*Task to complete*: It is required that the lines from the top of the listing through the line with "[105,448,1096,464] [105,476,278,492] //" be reproduced exactly, excluding pictures.

*Data*:

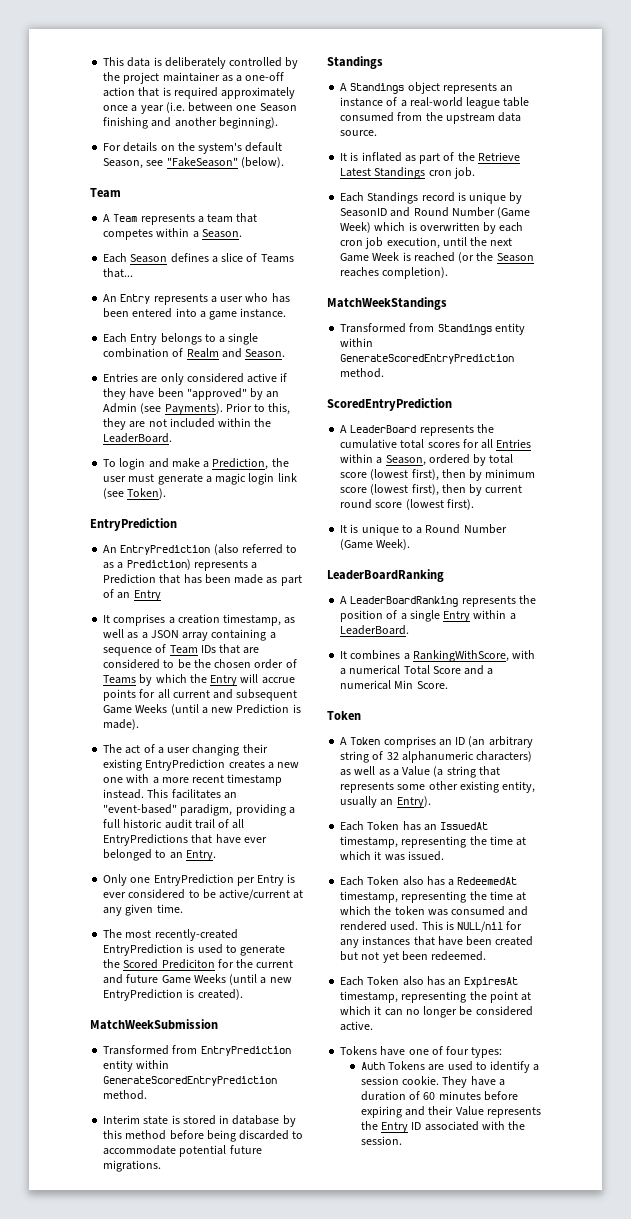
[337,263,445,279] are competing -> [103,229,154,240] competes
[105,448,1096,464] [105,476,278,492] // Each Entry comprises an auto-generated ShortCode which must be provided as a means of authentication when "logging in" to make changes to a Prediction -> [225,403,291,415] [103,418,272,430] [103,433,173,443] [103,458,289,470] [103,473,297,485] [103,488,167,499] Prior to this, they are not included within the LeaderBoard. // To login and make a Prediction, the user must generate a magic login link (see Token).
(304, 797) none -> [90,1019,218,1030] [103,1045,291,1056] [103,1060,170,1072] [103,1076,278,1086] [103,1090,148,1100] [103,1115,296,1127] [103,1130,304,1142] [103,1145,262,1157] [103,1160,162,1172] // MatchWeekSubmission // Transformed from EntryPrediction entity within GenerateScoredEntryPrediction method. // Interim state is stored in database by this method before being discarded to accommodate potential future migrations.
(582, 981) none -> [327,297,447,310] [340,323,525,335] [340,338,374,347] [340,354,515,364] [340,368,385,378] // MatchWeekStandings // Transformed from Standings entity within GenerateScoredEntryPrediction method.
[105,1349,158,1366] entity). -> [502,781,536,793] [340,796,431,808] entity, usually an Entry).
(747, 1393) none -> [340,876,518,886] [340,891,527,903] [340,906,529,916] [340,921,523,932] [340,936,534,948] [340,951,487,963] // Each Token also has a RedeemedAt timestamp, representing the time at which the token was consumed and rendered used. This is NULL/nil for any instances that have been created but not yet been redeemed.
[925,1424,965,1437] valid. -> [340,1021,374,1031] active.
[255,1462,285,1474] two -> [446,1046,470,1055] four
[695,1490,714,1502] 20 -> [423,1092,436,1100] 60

*Solution for this task*:
[337,263,445,279] are competing -> [103,229,154,240] competes
[105,448,1096,464] [105,476,278,492] // Each Entry comprises an auto-generated ShortCode which must be provided as a means of authentication when "logging in" to make changes to a Prediction -> [225,403,291,415] [103,418,272,430] [103,433,173,443] [103,458,289,470] [103,473,297,485] [103,488,167,499] Prior to this, they are not included within the LeaderBoard. // To login and make a Prediction, the user must generate a magic login link (see Token).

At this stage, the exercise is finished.